Please quote the entries below word for word, from the line containing "Photographs of a" through the line containing "-0.001309, 0.094692, 0.589394]]", both included. Leave the pictures out of your answer.
### SOURCE DATA ###
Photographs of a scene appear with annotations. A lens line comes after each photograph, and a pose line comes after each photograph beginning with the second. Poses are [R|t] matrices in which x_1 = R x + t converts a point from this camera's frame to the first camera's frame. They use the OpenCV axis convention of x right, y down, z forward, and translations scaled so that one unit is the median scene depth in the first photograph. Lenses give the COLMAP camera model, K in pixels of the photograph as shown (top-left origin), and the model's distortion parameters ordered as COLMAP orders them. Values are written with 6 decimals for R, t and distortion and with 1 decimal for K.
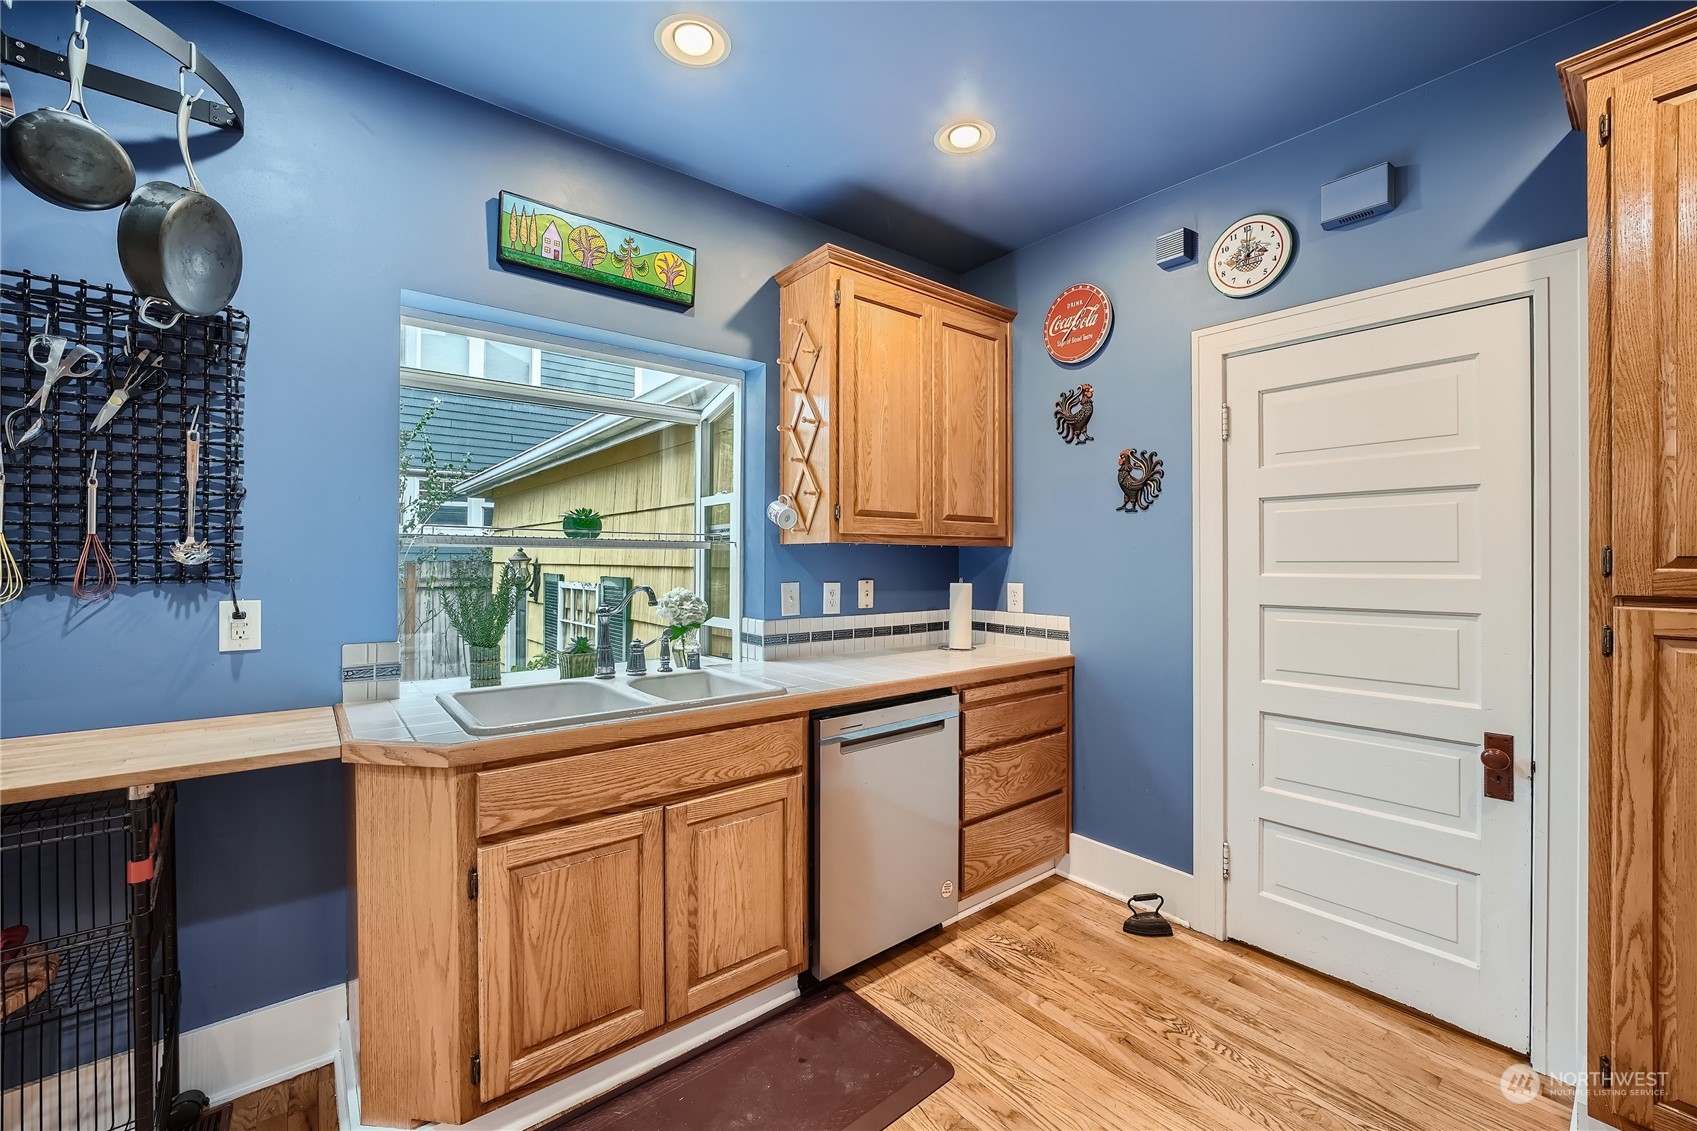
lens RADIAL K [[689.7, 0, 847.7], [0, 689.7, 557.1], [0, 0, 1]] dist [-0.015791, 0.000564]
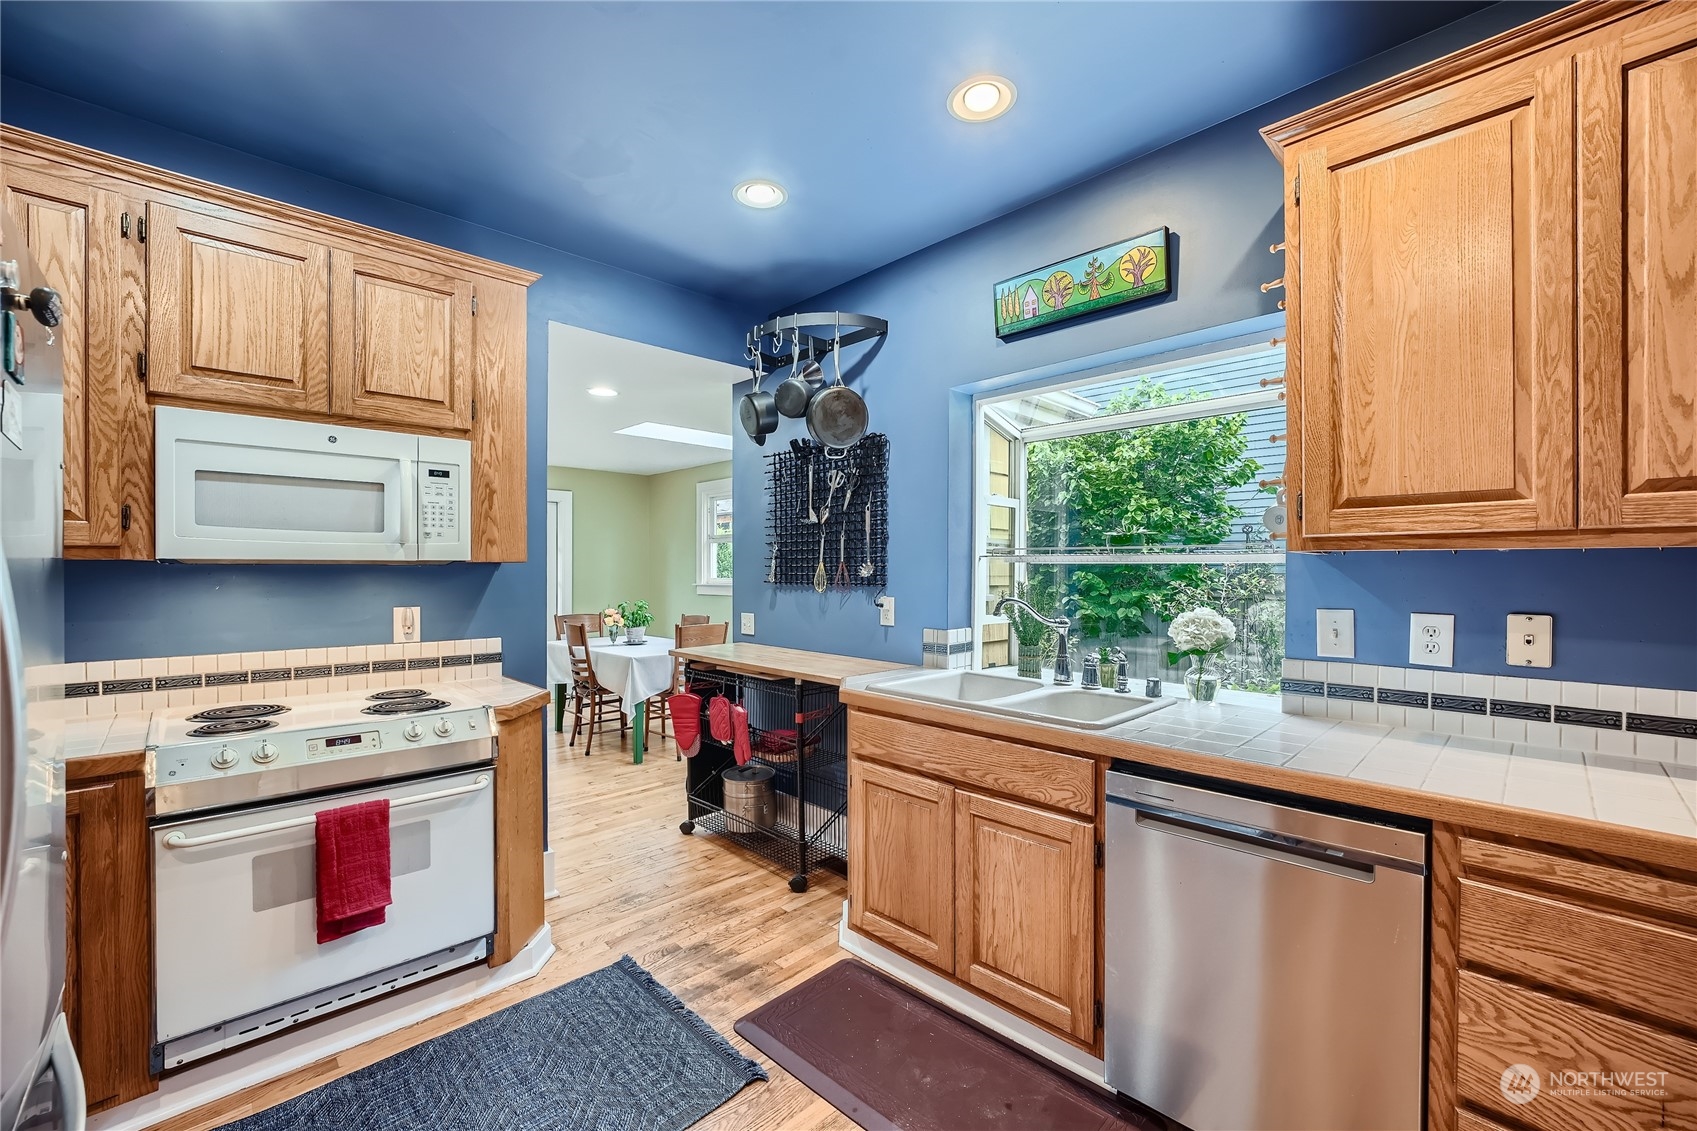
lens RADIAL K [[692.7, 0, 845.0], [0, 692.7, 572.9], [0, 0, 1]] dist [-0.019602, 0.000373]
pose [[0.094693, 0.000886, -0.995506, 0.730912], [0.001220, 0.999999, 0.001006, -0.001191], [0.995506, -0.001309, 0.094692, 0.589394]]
###
### SOURCE DATA ###
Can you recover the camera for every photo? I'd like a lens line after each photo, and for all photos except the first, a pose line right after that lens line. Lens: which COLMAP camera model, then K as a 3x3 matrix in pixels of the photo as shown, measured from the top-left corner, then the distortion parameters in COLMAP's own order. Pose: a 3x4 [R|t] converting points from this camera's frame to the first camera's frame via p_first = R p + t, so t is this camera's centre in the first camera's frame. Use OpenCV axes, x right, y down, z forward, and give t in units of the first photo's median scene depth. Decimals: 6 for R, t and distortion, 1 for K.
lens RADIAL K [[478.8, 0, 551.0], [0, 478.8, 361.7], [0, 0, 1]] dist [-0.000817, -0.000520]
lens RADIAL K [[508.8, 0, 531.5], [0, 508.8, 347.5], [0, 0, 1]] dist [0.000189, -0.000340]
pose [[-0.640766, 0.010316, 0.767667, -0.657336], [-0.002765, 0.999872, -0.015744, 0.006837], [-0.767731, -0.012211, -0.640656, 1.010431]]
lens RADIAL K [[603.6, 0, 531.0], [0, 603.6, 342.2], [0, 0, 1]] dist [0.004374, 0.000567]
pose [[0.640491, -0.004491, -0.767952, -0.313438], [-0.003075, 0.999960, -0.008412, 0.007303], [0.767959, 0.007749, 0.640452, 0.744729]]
###
TASK SOLUTION:
Photographs of a scene appear with annotations. A lens line comes after each photograph, and a pose line comes after each photograph beginning with the second. Poses are [R|t] matrices in which x_1 = R x + t converts a point from this camera's frame to the first camera's frame. They use the OpenCV axis convention of x right, y down, z forward, and translations scaled so that one unit is the median scene depth in the first photograph. Lenses give the COLMAP camera model, K in pixels of the photograph as shown (top-left origin), and the model's distortion parameters ordered as COLMAP orders them. Values are written with 6 decimals for R, t and distortion and with 1 decimal for K.
lens RADIAL K [[689.7, 0, 847.7], [0, 689.7, 557.1], [0, 0, 1]] dist [-0.015791, 0.000564]
lens RADIAL K [[692.7, 0, 845.0], [0, 692.7, 572.9], [0, 0, 1]] dist [-0.019602, 0.000373]
pose [[0.094693, 0.000886, -0.995506, 0.730912], [0.001220, 0.999999, 0.001006, -0.001191], [0.995506, -0.001309, 0.094692, 0.589394]]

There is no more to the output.